Willden has worked in Nevada government for 45 years. He is considered to be one of the most knowledgeable people in state government, with a deep understanding of the history, personnel and budgets of the many departments that make up Nevada government.
“Quite frankly, I plan on retiring — that’s the current plan — when Gov. Sandoval leaves,” Willden said. “I told him I’d stay until the last day he wants me. I’ve made no commitment beyond then. I plan to retire. I’ll find another job.”
He ruled out working as a political consultant, although his long relationships and inner-knowledge of state government would probably be in high demand.
“I don’t know what a consultant looks like,” he said.
“Like I said, I only have one goal: The governor says we are going to run through the finish line to the first week in January (when the new governor comes in) and that is our plan,” Willden said.
Willden, however, offered his services to Nevada’s new governor to help with the transition of power from Sandoval’s administration.
“I would certainly be more than willing — I am a proud Nevadan — and I would be more than happy to help with the transition.” he said. “But I am not looking to be a chief of staff for four more years again. I am committed to Gov. Sandoval and his administration, then I’ll probably retire and look to mow lawns.”

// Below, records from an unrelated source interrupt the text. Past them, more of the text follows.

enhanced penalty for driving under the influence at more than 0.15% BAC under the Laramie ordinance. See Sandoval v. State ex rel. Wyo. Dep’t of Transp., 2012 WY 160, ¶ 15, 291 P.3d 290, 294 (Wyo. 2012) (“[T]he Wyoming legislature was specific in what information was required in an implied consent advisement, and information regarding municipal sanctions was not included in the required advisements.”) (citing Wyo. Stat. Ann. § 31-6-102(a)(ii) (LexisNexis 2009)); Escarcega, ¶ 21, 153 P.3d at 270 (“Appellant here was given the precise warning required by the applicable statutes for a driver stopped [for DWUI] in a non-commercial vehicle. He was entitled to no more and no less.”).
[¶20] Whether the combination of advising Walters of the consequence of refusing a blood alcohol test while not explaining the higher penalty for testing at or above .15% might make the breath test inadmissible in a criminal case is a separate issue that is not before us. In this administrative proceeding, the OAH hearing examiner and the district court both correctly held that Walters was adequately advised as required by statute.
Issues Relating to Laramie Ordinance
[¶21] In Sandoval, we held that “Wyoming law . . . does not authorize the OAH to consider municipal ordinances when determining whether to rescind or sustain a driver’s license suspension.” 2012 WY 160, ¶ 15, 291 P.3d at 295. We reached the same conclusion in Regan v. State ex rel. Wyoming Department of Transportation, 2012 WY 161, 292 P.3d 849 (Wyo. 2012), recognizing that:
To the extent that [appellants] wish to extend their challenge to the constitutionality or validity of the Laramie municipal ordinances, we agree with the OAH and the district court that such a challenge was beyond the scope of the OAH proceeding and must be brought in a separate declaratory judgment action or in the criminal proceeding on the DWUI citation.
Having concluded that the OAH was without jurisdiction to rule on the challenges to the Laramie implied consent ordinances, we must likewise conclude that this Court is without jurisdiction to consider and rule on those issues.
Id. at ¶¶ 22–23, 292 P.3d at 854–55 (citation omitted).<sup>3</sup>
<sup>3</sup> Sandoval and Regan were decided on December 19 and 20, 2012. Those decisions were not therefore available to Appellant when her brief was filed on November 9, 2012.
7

Willden’s lawn-mowing reference was about his first job with the state. As a student, he mowed lawns, did repairs and supervised work crews at the state’s Caliente Youth Center for troubled teen girls. Later he became a case worker in the Health and Human Services Department.
Before working as Sandoval’s right-hand man, Willden was director of the Department Heath and Human Services, first appointed in 2001 by then-Gov. Kenny Guinn.

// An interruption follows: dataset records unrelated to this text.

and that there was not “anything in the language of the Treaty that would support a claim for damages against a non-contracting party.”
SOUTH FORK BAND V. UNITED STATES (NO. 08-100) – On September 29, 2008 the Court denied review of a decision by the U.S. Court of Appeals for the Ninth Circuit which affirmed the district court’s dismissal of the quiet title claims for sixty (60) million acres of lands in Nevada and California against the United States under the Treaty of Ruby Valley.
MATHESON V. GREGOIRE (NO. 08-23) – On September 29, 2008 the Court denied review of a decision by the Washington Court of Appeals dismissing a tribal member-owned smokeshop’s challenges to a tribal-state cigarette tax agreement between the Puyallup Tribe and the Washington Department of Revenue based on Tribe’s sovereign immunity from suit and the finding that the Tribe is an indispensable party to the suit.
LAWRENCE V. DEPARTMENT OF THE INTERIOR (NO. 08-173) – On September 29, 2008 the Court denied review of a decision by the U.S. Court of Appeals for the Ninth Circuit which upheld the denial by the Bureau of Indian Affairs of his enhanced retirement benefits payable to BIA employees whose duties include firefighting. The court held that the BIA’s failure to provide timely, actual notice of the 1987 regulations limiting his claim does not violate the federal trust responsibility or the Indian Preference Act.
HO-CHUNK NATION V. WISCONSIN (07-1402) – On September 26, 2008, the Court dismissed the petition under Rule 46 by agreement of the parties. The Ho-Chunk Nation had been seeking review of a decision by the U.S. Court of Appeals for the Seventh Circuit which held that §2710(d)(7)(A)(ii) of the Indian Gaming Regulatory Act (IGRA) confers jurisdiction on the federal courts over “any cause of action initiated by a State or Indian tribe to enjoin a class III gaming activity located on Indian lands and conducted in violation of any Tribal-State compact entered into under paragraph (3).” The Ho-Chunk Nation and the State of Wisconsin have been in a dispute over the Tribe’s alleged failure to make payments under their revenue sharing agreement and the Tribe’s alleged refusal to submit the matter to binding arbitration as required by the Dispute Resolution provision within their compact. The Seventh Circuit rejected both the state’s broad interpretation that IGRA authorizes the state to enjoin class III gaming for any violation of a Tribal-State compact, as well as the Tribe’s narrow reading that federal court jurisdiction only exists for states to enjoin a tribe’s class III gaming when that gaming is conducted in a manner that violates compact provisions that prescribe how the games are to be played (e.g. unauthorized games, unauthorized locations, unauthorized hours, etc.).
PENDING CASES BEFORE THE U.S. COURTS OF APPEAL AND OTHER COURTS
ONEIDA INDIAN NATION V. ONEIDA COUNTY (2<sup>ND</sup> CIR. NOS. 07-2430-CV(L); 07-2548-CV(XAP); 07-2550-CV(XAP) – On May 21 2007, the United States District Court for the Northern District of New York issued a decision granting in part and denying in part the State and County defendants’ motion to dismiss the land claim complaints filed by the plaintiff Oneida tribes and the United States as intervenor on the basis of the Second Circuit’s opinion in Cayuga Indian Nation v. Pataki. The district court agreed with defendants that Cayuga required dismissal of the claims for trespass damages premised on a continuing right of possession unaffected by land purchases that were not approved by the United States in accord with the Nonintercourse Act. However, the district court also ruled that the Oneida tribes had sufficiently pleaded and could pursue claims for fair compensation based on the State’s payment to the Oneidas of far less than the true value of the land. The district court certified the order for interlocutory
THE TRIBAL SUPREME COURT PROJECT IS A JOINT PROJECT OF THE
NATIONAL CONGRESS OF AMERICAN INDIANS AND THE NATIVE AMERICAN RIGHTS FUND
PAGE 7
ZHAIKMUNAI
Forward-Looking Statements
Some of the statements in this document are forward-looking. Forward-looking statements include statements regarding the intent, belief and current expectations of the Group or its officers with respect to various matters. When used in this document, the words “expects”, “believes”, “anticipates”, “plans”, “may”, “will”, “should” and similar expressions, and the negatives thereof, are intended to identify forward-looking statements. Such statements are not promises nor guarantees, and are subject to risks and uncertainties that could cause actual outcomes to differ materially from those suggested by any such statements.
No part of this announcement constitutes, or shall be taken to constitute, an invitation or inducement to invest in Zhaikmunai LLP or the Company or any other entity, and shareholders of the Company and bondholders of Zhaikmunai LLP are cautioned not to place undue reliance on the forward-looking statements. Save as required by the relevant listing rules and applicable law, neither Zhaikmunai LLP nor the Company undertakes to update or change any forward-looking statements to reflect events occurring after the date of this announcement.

The Department Heath and Human Services is considered the largest and most complex department in state government, with more than 5,400 employees.

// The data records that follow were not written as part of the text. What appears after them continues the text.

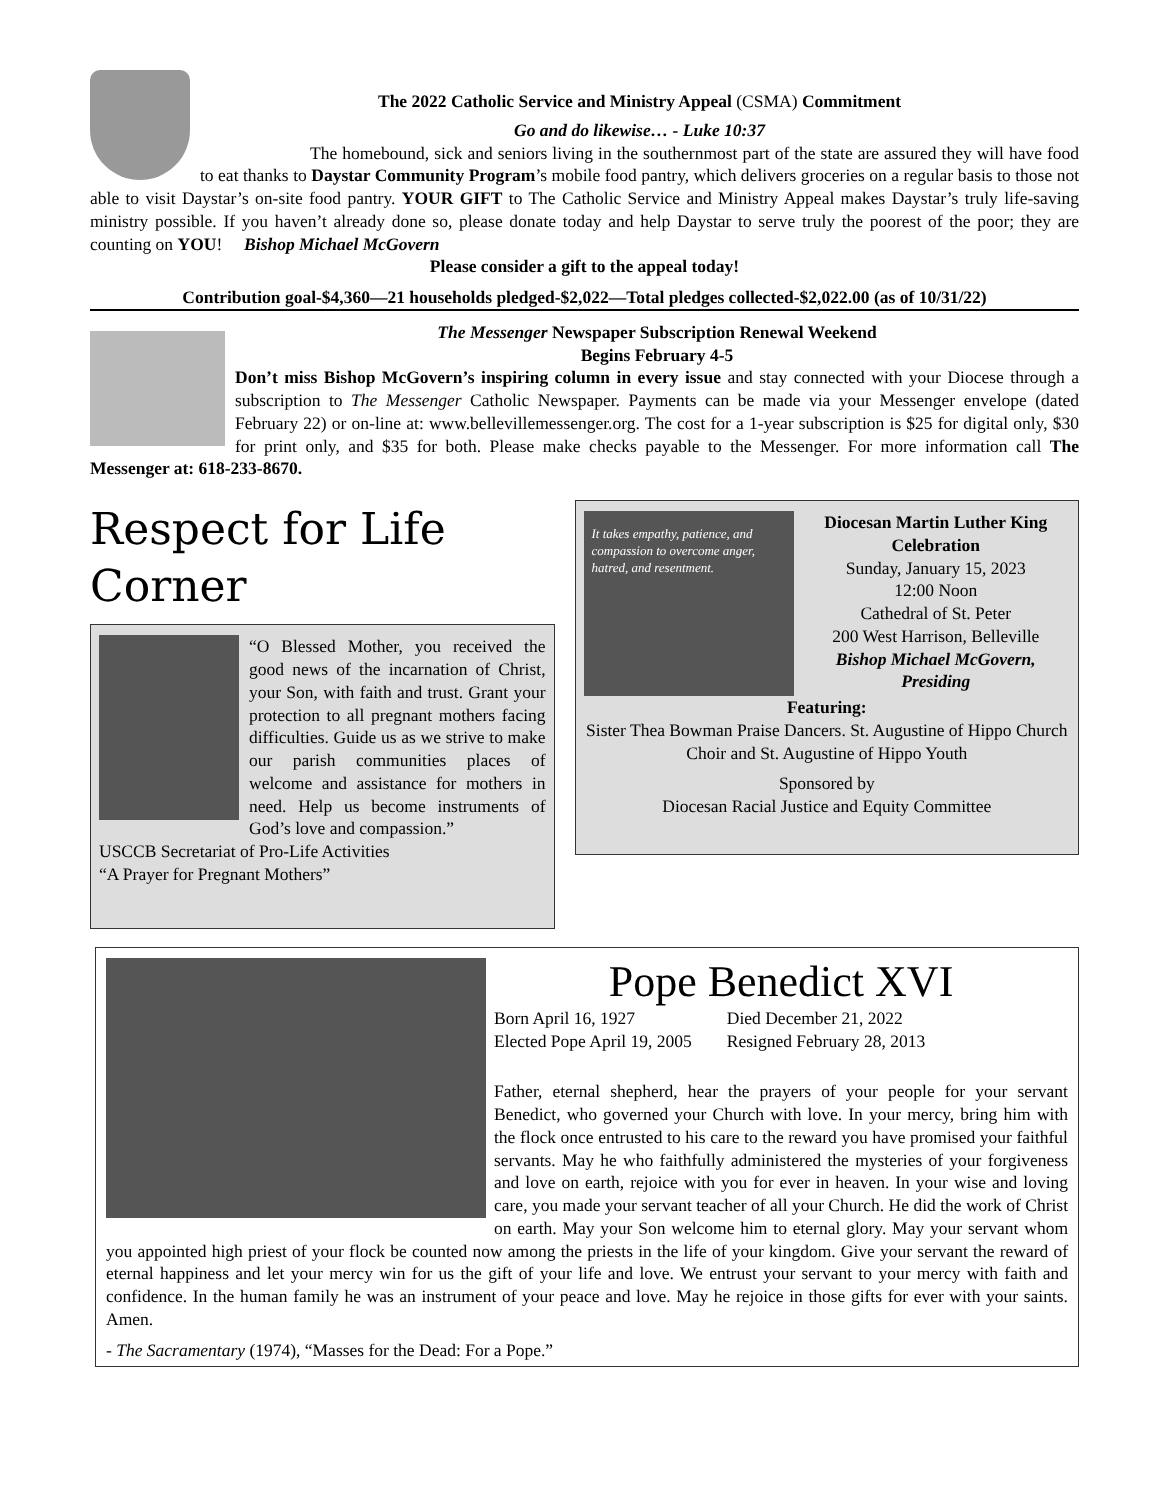The 2022 Catholic Service and Ministry Appeal (CSMA) Commitment
Go and do likewise… - Luke 10:37
The homebound, sick and seniors living in the southernmost part of the state are assured they will have food to eat thanks to Daystar Community Program’s mobile food pantry, which delivers groceries on a regular basis to those not able to visit Daystar’s on-site food pantry. YOUR GIFT to The Catholic Service and Ministry Appeal makes Daystar’s truly life-saving ministry possible. If you haven’t already done so, please donate today and help Daystar to serve truly the poorest of the poor; they are counting on YOU! Bishop Michael McGovern
Please consider a gift to the appeal today!
Contribution goal-$4,360—21 households pledged-$2,022—Total pledges collected-$2,022.00 (as of 10/31/22)
The Messenger Newspaper Subscription Renewal Weekend
Begins February 4-5
Don’t miss Bishop McGovern’s inspiring column in every issue and stay connected with your Diocese through a subscription to The Messenger Catholic Newspaper. Payments can be made via your Messenger envelope (dated February 22) or on-line at: www.bellevillemessenger.org. The cost for a 1-year subscription is $25 for digital only, $30 for print only, and $35 for both. Please make checks payable to the Messenger. For more information call The Messenger at: 618-233-8670.
Respect for Life Corner
“O Blessed Mother, you received the good news of the incarnation of Christ, your Son, with faith and trust. Grant your protection to all pregnant mothers facing difficulties. Guide us as we strive to make our parish communities places of welcome and assistance for mothers in need. Help us become instruments of God’s love and compassion.”
USCCB Secretariat of Pro-Life Activities
“A Prayer for Pregnant Mothers”
It takes empathy, patience, and compassion to overcome anger, hatred, and resentment.
Diocesan Martin Luther King Celebration
Sunday, January 15, 2023
12:00 Noon
Cathedral of St. Peter
200 West Harrison, Belleville
Bishop Michael McGovern, Presiding
Featuring:
Sister Thea Bowman Praise Dancers. St. Augustine of Hippo Church Choir and St. Augustine of Hippo Youth
Sponsored by
Diocesan Racial Justice and Equity Committee
Pope Benedict XVI
Born April 16, 1927
Elected Pope April 19, 2005
Died December 21, 2022
Resigned February 28, 2013
Father, eternal shepherd, hear the prayers of your people for your servant Benedict, who governed your Church with love. In your mercy, bring him with the flock once entrusted to his care to the reward you have promised your faithful servants. May he who faithfully administered the mysteries of your forgiveness and love on earth, rejoice with you for ever in heaven. In your wise and loving care, you made your servant teacher of all your Church. He did the work of Christ on earth. May your Son welcome him to eternal glory. May your servant whom you appointed high priest of your flock be counted now among the priests in the life of your kingdom. Give your servant the reward of eternal happiness and let your mercy win for us the gift of your life and love. We entrust your servant to your mercy with faith and confidence. In the human family he was an instrument of your peace and love. May he rejoice in those gifts for ever with your saints. Amen.
- The Sacramentary (1974), “Masses for the Dead: For a Pope.”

Willden was named as the governor’s chief of staff in 2014. Willden said one of Sandoval’s priorities for his last year in office is presenting a solid transition plan to the new governor.
Sandoval’s recommended budget for the new governor will probably be as much as $500 million more than the current $8.2 billion general fund budget, Willden said.
“So we are probably looking at a $8.5 billion budget (to propose),” Willden said. “This biennium, we are at an $8.2 billion budget. Probably looking at the economic forecast, (we’re seeing a future two-year general-fund budget of) $8.5 billion or $8.6 billion, $8.7 billion.”
“We are going to continue to work hard and develop a budget that Gov. Sandoval would be prepared and pleased to present to the 2019 Legislature,” Willden said. “We are working on figuring out what his 110 bill drafts would look like, just like he would be presenting them in 2019.
“We will be prepared, that first week in November, whoever is governor, to start the positioning and handing off bill drafts, policies and procedures and things we are working on.”
Sandoval wants part of his legacy to be about a strong transition, Willden said.
“There is always a joke in the governor’s office that some governors leave you with a desk full of memos and with others, there’s nothing,” he said. “And so we believe we should be able to — almost like you are running a relay — be able to hand the baton to the next governor. And hopefully, they will see the good work that we’ve done and hopefully be able to move forward with the state.”